The Sentrix webpage is designed to be more than just a project site, it aims to become a hub for people thinking about sentencing: about how it’s done, what shapes it, and what happens when we try to study it. Sentencing is a moment, but also a process; a legal decision, but also a social act; a reflection of values, but also of institutions, histories, and habits.
Through Sentrix, we are building a space where these dimensions can be seen together: where research, reflection, and imagination meet. We study sentencing not as a fixed rulebook, but as a living environment shaped by law, psychology, culture, and context. The goal is to understand how sentencing decisions are made, what influences them, and how those influences interact, often in ways that are subtle, emotional, or hidden.

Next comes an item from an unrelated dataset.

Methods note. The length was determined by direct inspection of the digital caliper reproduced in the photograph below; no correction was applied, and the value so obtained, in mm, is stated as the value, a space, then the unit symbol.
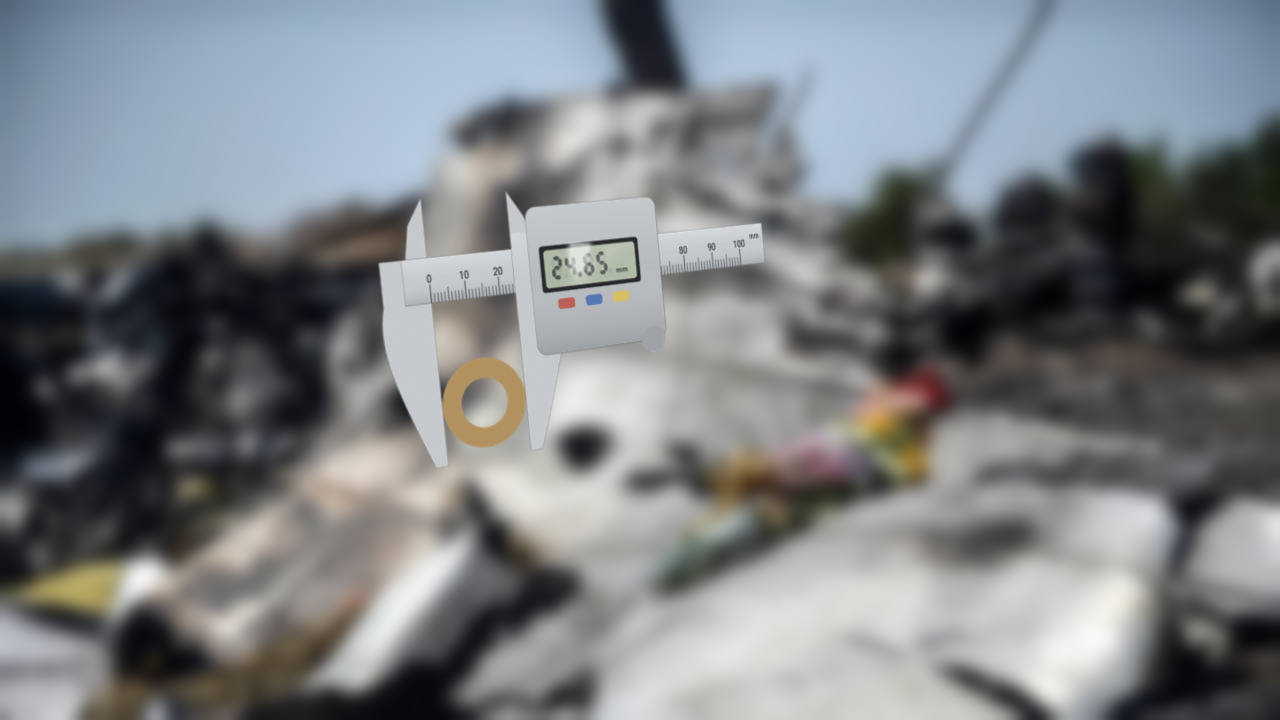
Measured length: 24.65 mm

As the project grows, so will this page. We’ll be sharing new content incrementally: interactive visualisations, analytical tools, and research outputs that map the field in new ways. But we also want this to be a place where ideas can breathe, where early thoughts, field impressions, and reflections can appear alongside formal findings. So please come back: the landscape of Sentrix will keep changing.
About Reflections
“This section is the informal voice of Sentrix. It will follow the rhythm of the project: sometimes slower and reflective, other times more immediate and responsive to what we are seeing and learning.“
Posts will likely range widely. Some will focus on theoretical or methodological questions about how sentencing is studied. Others will touch on the emotional and professional experiences of those who sentence and are sentenced. We may write about data and visualisation, decision-making and bias, law and language, institutions and reform, culture and media, or even about how we ourselves think and feel when researching sentencing.
In short, sentencing (as we see it) can mean many different things to many different people. For a judge, it might be a decision. For a researcher, a dataset. For a journalist, a story. For someone who has been sentenced, a life moment. And we want this page to be open to all of these perspectives.
Our posts will vary in tone and depth. Some will be closer to academic essays, others more like field notes, commentaries, or personal reflections. But they will all share one aim: to make the world of sentencing more visible and more understandable.
Who Writes Here
Most posts will be written by members of the Sentrix team – each bringing their own background, discipline, and voice. We want our researchers to be able to express themselves freely, so the opinions and interpretations shared here belong to the authors, not necessarily to the project as a whole, the Institute of Criminology, or the European Research Council (ERC) as its funder.
This openness is intentional. Sentencing is a complex, value-laden practice, and we believe that thinking about it requires freedom to explore, question, and sometimes disagree.
At the same time, this is meant to be an open platform. If you share our curiosity and would like to contribute a post as a scholar, practitioner, student, or someone with experience or interest in sentencing, you are very welcome. Please contact Miha Marcenko or any member of the team to discuss how to join as a guest author.
Why We Are Doing This
Sentrix is about mapping sentencing – not just in a metaphorical sense, but literally and conceptually. We are building tools that visualise the field, trace connections between research and practice, and reveal the structures, assumptions, and patterns that shape sentencing decisions.
But we also know that no map is ever complete. That’s why this section exists: to capture the parts of sentencing that maps, models, and datasets often miss; the lived experiences, the emotions, the professional dilemmas, and the small details that make sentencing what it is.
By writing here, we hope to make Sentrix not just a project, but a community that welcomes many ways of thinking about justice, decision-making, and the environments in which they take place.